Kiwi-developed sensor technology could improve the way wine is made even before the harvested grapes arrive at the winery.
A leading wine chemist at the University of Auckland, Professor Paul Kilmartin, is developing sensor technology that would begin the winemaking process immediately after harvest.
The sensors would monitor antioxidant levels in the grapes and juice during transport and potentially allow levels to be adjusted.
For sauvignon blanc, adjustment of antioxidant levels immediately after harvesting is crucial because they help produce the distinctive passion fruit aromas the wine is famous for.
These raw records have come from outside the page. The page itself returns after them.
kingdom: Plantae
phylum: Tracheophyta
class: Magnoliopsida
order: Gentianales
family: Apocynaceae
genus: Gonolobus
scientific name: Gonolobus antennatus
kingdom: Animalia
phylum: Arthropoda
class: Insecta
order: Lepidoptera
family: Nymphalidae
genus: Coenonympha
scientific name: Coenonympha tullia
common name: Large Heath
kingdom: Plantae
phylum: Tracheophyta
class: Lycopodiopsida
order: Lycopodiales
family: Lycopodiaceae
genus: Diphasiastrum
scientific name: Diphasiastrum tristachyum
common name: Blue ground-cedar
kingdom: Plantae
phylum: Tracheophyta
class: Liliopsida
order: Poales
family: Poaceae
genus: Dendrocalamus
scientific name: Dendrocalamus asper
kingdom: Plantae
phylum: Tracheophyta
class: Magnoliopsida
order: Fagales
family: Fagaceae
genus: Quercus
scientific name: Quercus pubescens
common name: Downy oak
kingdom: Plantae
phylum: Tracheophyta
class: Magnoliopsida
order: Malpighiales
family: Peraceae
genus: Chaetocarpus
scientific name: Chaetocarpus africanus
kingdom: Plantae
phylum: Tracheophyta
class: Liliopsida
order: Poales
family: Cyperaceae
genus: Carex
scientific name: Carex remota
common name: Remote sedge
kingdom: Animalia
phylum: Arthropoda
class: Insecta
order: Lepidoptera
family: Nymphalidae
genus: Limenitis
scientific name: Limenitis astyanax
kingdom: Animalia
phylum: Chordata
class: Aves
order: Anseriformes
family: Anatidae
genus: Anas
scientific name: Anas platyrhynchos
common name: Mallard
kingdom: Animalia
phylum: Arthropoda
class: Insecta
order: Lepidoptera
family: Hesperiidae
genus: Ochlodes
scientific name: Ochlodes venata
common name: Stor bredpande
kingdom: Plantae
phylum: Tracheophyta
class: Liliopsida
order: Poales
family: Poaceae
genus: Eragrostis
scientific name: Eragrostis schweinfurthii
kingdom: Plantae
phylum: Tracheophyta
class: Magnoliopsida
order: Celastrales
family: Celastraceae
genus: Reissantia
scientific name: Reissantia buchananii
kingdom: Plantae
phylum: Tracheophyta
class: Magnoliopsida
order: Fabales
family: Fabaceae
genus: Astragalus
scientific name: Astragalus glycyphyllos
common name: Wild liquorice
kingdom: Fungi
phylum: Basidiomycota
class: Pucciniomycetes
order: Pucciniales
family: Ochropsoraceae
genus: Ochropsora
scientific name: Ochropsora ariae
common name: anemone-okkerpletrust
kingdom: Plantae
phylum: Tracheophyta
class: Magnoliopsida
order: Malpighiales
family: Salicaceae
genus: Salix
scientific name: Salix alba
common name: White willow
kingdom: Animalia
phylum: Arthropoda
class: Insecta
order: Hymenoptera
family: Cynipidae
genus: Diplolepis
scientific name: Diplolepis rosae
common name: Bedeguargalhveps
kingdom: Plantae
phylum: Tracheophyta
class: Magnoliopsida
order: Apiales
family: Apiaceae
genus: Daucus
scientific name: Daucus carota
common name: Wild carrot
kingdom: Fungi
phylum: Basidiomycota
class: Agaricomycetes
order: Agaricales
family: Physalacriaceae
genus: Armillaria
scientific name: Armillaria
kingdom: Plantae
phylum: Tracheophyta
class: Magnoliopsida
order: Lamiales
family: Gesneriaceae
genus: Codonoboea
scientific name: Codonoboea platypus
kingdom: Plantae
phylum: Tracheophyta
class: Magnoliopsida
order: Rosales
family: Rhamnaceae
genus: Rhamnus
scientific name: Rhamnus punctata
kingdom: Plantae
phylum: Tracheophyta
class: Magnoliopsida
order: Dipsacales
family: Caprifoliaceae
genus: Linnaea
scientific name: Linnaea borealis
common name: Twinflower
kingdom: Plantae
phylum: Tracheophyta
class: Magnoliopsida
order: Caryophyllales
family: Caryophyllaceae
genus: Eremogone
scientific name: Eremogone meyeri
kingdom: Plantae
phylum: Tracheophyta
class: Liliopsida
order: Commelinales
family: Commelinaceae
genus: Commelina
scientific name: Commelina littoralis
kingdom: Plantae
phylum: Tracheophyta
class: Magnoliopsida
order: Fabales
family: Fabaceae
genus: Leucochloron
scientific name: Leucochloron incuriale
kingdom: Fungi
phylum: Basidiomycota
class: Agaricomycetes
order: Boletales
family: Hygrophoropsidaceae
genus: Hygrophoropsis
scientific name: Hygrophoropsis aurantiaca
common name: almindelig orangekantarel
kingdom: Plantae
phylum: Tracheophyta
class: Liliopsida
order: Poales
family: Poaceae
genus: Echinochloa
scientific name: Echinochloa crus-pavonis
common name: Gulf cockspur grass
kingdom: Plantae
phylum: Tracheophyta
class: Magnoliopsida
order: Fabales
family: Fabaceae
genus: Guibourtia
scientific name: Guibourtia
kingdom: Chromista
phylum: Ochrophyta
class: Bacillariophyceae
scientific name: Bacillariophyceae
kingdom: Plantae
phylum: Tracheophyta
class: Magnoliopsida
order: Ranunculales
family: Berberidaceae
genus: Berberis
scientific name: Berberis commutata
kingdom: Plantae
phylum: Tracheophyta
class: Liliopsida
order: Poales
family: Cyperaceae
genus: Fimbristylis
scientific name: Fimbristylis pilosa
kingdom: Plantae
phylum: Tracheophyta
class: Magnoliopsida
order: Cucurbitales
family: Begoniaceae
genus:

With transport times to the winery up to two hours, the ability to make adjustments while the grapes are in transit could make a vital difference.
"Adjusting sulfur dioxide levels as soon as possible after harvest is crucial to the development of complex sulfur-containing compounds that give the wine its distinctive aromas, particularly the intense tropical aromas we associate with this wine," Professor Kilmartin said.
"Sensor technology would give winemakers another option to ensure that oxidation is controlled right from the time the grapes are picked no matter how far they have to travel to the winery."
Professor Kilmartin will present his inaugural lecture tomorrow, outlining research in the area of sauvignon blanc at the University of Auckland's Wine Science Programme within the School of Chemical Sciences.
The team has made significant advances in recent years including the discovery that machine harvesting - as opposed to hand-picking - produces higher levels of aromas characteristic of New Zealand sauvignon blanc.
Other research has shown that cold storage can triple the shelf-life of sauvignon blanc by reducing the loss of characteristic tropical fruit aromas over time.
*The public can hear Professor Kilmartin's free lecture on Thursday, November 6, at 6pm, in MLT2, Level 1, Building 303 of the university's science block at Princes St, Central Auckland.